A U.S. judge has dismissed a case brought by a former top Saudi intelligence official against Saudi Crown Prince Mohammed bin Salman.

Saad Aljabri, a former Saudi intelligence officer living in exile in Toronto, filed the suit against bin Salman and others in the summer of 2020, alleging they had made death threats and sought to “lure” Aljabri out of hiding.

The lawsuit also alleged that in October 2018 the crown prince sent a team of assassins, known as a Tiger Squad, to Canada, aiming to kill Aljabri. His suit was seeking unspecified damages from bin Salman and associates.

Part of the plan, Aljabri alleged, included the abduction of two of his adult children, Sarah and Omar, in Saudi Arabia in March 2020.

The statements in the claim were not tested in court.

The lawsuit said Aljabri was a target due to his close ties with the U.S. intelligence community, “intimate” knowledge of bin Salman’s activities and the threat to undermine bin Salman’s influence and support from Trump’s White House.

In response, bin Salman’s lawyer’s argued he was “entitled to status-based immunity from any suit in U.S. court.”

But the case carried on.

The court granted motions to dismiss brought by bin Salman and others named in the suit last month on the grounds it hadn’t been proven that the U.S. court had jurisdiction in the matter.

But the case was outstanding against one defendant, Bijad Alharbi. Alharbi had not been served after the complaint filed against him by Aljabri.

According to court documents filed by Aljabri on Oct. 14, he did not intend to serve Alharbi pending an appeal of the previous decision to dismiss the case. District judge Timothy Kelly in Washington, D.C., then dismissed it, rendering it closed in its entirety Oct. 19.

“To facilitate appellate review, Dr. Saad respectfully requests that, in connection with its order dismissing the claims as to Alharbi, the Court enter a final judgment making clear that the Court has disposed of all claims against all parties and that the action has been dismissed,” said the Oct. 14 documents, filed by Aljabri’s legal team.

Saad’s lawyers did not return to requests by the Star seeking comment.

The case was part of a larger legal struggle between Aljabri and parties in Saudi Arabia.
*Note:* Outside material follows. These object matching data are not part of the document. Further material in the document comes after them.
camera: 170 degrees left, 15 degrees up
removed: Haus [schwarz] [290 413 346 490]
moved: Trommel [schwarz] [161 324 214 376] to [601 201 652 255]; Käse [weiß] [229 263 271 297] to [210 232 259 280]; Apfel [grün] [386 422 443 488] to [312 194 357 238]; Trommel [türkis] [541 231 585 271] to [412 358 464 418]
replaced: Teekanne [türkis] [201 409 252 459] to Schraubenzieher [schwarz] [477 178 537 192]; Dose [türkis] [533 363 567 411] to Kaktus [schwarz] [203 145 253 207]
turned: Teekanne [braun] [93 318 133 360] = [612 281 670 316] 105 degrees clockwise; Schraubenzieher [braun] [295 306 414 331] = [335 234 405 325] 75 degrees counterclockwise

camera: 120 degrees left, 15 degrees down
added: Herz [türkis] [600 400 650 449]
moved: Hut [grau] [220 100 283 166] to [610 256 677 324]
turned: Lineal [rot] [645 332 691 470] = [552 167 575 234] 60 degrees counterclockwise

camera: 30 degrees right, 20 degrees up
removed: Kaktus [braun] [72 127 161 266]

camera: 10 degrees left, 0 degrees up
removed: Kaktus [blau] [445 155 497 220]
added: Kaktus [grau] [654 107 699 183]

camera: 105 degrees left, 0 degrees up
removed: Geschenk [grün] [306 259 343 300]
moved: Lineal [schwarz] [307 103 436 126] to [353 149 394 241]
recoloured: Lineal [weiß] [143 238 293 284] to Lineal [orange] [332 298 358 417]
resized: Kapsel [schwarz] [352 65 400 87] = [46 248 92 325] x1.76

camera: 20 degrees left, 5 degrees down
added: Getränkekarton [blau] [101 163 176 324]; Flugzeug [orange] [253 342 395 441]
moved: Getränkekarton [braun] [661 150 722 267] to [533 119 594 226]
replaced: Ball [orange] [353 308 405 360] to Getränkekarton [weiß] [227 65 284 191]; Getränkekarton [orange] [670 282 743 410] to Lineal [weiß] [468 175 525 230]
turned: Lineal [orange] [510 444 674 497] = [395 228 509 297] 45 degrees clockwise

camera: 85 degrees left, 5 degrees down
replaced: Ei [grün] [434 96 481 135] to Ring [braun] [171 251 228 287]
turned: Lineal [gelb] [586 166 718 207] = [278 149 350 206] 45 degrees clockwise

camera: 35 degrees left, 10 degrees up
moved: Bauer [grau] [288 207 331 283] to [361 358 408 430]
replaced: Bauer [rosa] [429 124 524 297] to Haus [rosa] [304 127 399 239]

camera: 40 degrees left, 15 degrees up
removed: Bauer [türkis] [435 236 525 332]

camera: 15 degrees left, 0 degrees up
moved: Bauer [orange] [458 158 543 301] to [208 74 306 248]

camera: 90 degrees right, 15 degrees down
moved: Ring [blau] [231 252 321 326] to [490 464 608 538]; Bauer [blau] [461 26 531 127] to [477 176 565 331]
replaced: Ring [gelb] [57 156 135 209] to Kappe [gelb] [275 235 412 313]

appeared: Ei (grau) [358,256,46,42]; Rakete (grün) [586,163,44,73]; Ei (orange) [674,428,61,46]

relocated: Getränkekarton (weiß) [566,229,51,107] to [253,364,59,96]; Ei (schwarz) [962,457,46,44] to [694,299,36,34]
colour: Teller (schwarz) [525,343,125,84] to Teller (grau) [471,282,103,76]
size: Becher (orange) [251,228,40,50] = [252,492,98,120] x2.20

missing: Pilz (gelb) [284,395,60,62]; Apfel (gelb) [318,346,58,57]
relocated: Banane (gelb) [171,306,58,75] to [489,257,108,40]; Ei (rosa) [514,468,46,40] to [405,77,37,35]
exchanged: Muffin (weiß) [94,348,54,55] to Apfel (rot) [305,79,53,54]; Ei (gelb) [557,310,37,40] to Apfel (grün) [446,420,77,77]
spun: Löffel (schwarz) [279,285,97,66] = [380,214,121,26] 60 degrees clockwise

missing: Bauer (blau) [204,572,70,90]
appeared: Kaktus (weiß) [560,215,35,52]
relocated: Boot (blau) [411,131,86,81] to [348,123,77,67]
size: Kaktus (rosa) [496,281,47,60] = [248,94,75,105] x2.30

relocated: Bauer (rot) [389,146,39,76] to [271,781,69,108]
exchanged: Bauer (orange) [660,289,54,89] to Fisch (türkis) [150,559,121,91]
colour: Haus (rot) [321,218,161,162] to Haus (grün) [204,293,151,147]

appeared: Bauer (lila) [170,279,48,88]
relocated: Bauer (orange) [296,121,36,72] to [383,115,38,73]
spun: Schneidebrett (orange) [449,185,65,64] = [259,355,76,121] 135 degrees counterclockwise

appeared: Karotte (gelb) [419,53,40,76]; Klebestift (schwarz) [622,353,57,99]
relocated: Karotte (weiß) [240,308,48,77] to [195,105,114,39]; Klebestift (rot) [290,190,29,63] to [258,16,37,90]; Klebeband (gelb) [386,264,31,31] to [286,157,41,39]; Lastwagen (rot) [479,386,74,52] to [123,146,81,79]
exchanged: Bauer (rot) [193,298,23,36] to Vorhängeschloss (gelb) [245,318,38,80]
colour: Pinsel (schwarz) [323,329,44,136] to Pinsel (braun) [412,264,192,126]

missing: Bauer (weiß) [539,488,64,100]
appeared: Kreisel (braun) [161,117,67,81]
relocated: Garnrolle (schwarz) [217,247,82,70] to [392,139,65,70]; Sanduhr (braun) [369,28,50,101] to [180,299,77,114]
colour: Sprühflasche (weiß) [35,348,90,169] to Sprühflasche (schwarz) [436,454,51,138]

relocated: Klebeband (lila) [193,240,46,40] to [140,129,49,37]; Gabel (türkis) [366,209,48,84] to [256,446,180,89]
In January 2021, a case against Aljabri was filed in Ontario Superior Court by a consortium of Saudi state-owned companies.

The lawsuit alleged Aljabri had schemed to defraud US$3.5 billion from the companies and hid the loot offshore.

Aljabri denied the allegations, but an Ontario judge froze his worldwide assets anyway while waiting to hear further arguments in 2021. Aljabri alleges the companies are controlled by bin Salman.

He says the suit is part of a continued attempt to harm and intimidate him because he is a supporter of former Saudi crown prince Mohammed bin Nayef, a rival for the throne of bin Salman who was overthrown in a 2017 palace coup he orchestrated.

In June, the Canadian government sought a court injunction to prevent Aljabri from filing security information it says is sensitive in the case.